Make Prayer More Than a Request.
“Trust in him at all times, O people; pour out your heart before him; God is a refuge for us.” — Psalm 62:8
“Do not be anxious about anything, but in everything by prayer and supplication with thanksgiving let your requests be made known to God.”
— Philippians 4:6

I used to work at a Christian camp where our walkie-talkies ran on two kinds of channels, general ones for everyday communication, and restricted channels reserved for emergencies only.
That image has stayed with me because I think it describes how many of us relate to prayer. We treat it like a restricted channel: something we tune in to only when we need to ask or request from God. And then we wonder why our prayer lives feel so thin.

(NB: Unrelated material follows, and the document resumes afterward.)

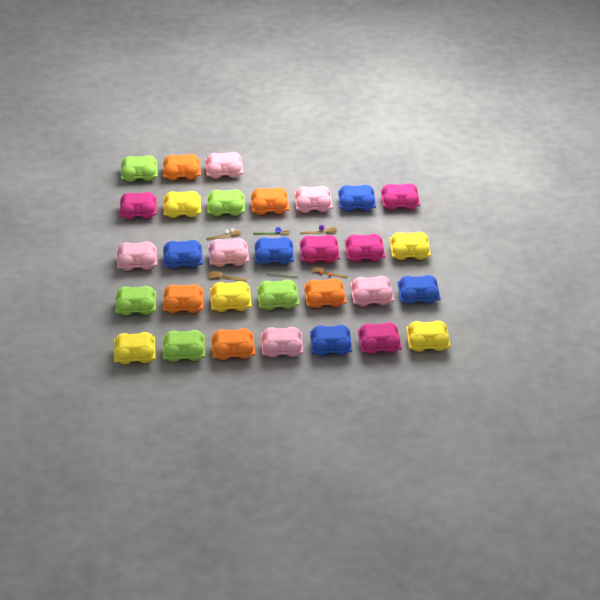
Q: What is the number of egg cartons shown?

Peter Adam, in his book Prayerfulness, presses against this narrowness. If we use “prayer” only to mean asking, he writes, we’ve left out calling on God, praising him, worshipping him, confessing sin, lamenting evil, begging, pleading, and singing to him.[1] Prayer, in its fullness, is not a request line: it is communion.

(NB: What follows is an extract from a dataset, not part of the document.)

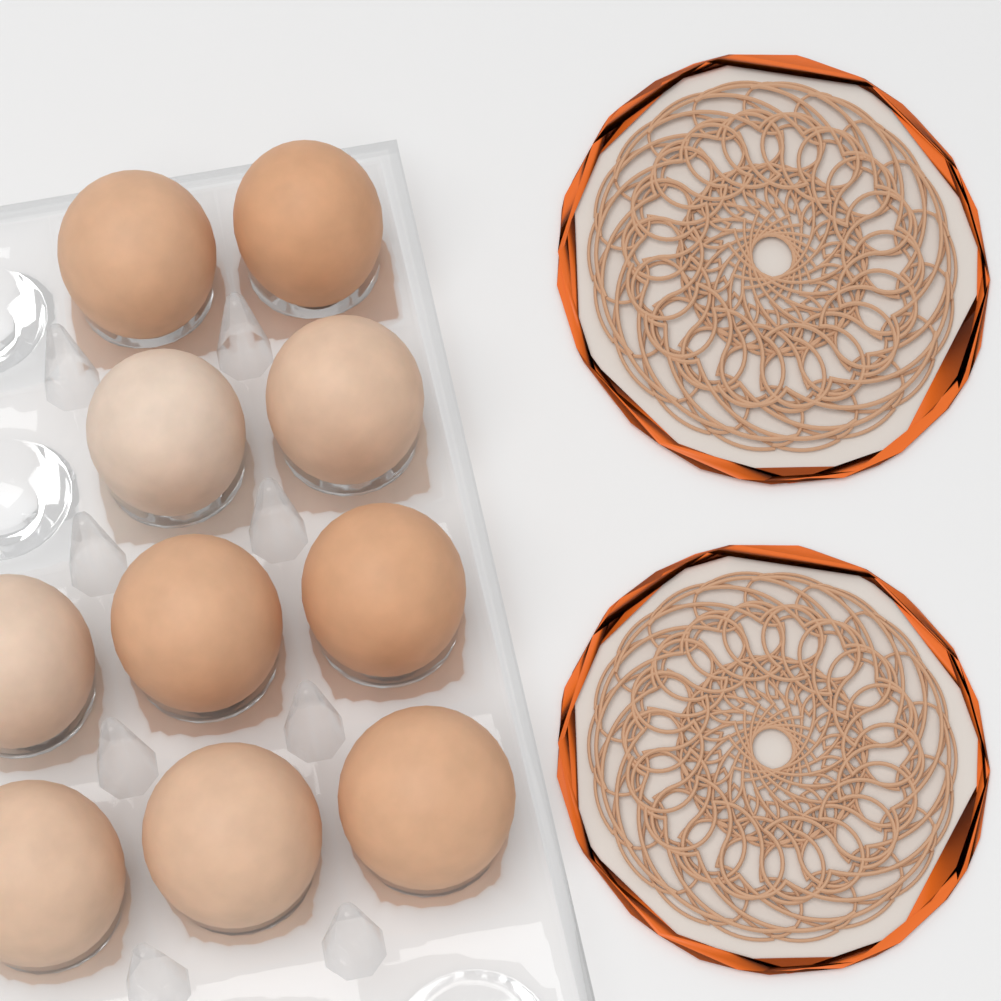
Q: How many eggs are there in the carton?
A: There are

This is part of why I’ve continued to lean on the ACTS method of prayer (Adoration, Confession, Thanksgiving, Supplication). It keeps me from camping out on the one restricted channel and instead opens me up to the full, rich conversation God invites us into.
Prayer was never meant to be a last resort. It was meant to be the whole relationship.
Reflection
What channels of prayer have you been neglecting, and what would it look like to open them up this week?
[1]Peter Adam, Prayerfulness (Nottingham: IVP, 2013), 11.


Good word Raphael! Prayer is sanity!